We start this exploration toward MVC with the most trivial and simplistic design: Smart UI, also known as Autonomous View.

Note

A confusing characteristic of MVC literature is that different names are used to express the same concepts. Vice-versa, it is also common that the same name is used to express totally different concepts. We accept this by proposing the most common names, reporting “also known as” names, and stressing differences when appropriate.

The Smart UI approach uses a single class to handle all responsibilities we expect from a GUI program:

  • Receives user driven events, such as mouse clicks and keyboard input
  • Holds application logic to convert user driven events into changes of application state
  • Holds the relevant application state
  • Performs visual rendering of its state

As an example implementation of a Smart UI, consider a click counter application, which shows a button with a number. The number is increased every time the button is clicked.

The code is as follows:

import sys
from PyQt4 import QtCore, QtGui

class Counter(QtGui.QPushButton):
    def __init__(self, *args, **kwargs):
        super(Counter, self).__init__(*args, **kwargs)
        self._value = 0
        self._update()

    def mouseReleaseEvent(self, event):
        super(Counter, self).mouseReleaseEvent(event)
        self._value += 1
        self._update()

    def _update(self):
        self.setText(unicode(self._value))

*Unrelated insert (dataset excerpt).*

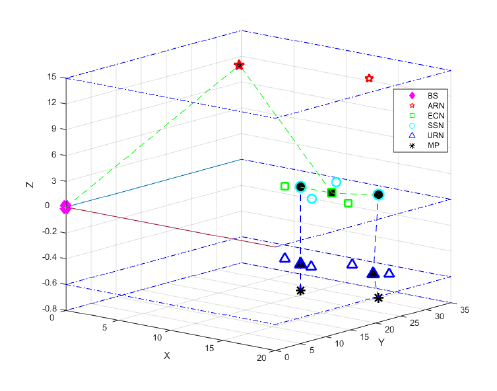
Figure 4. The optimal solution of Scenario ( C net = 68 gcu, E max = 8.18 × 10 − 5 %).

app = QtGui.QApplication(sys.argv)
counter = Counter()
counter.show()
app.exec_()

The application’s main and only visual component, Counter, is derived from a single GUI class, a Qt QPushButton. Observe in particular how Counter is

  1. Storing the current click count value in the member variable self._value.
  2. Handling the logic that modifies self._value. Every time the button is clicked, Qt invokes mouseReleaseEvent automatically. In this method the click counter is incremented.
  3. Synchronizes the aspect of the button with the current self._value, by invoking setText.

This minimalist design seems appealing for its simplicity and compactness. It is a good starting point for trivial applications, and the one most likely to be implemented by novices in GUI programming, but it does not scale well for larger applications, where state, user events and graphic layout are more complex and intertwined and need to change often under development pressure. Specifically, observe the following issues:

  • Access and modification of the current state from outside is cumbersome, being contained into the all-encompassing visual object: external objects that want to modify the current counter need to make sure that the represented value is synchronized, for example, forcing a call to _update(), or having the Counter object provide a setValue() method.

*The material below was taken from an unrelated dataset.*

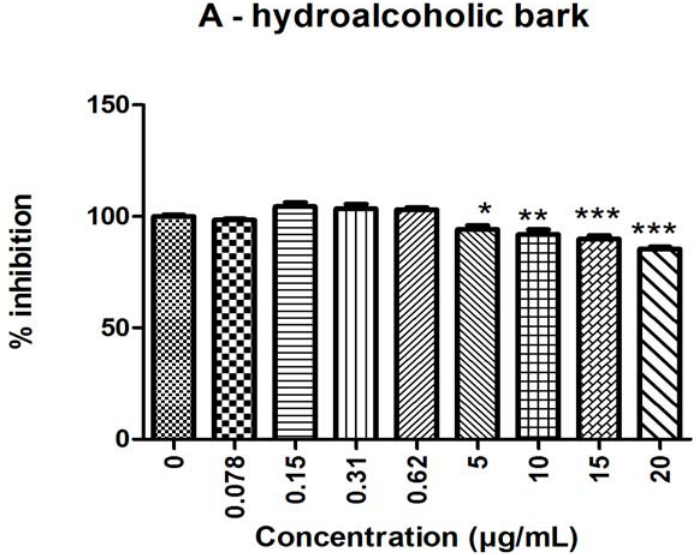
Figure 5. Effects of different extracts from S. rotundifolium on iron chelation: ( A ) hydroalcoholic bark; ( B ) aqueous leaves; ( C ) aqueous bark. Data show means ± SEM values average from 3 to 4 independent experiments performed in triplicate. *** p < 0.001 vs . Control; ** p < 0.01 vs . Control; * p < 0.05 vs .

  • It is difficult for other visual objects to report the same information, maybe with two different visual aspects (e.g. both as a counter and as a progress bar)

  • The resulting class is difficult to test. The only way to stress it through its public interface and functionality is to actually probe it with GUI events, which is impractical for reasons we will examine later.

  • The logic dealing with visual aspect (i.e. handling and layouting widgets, updating the label on the button), interaction aspect (handling the user initiated mouse click to perform the increment operation) and business aspect (incrementing the counter) are of different nature, and would be better kept separated. This would ease testability, simplify code understanding and interaction.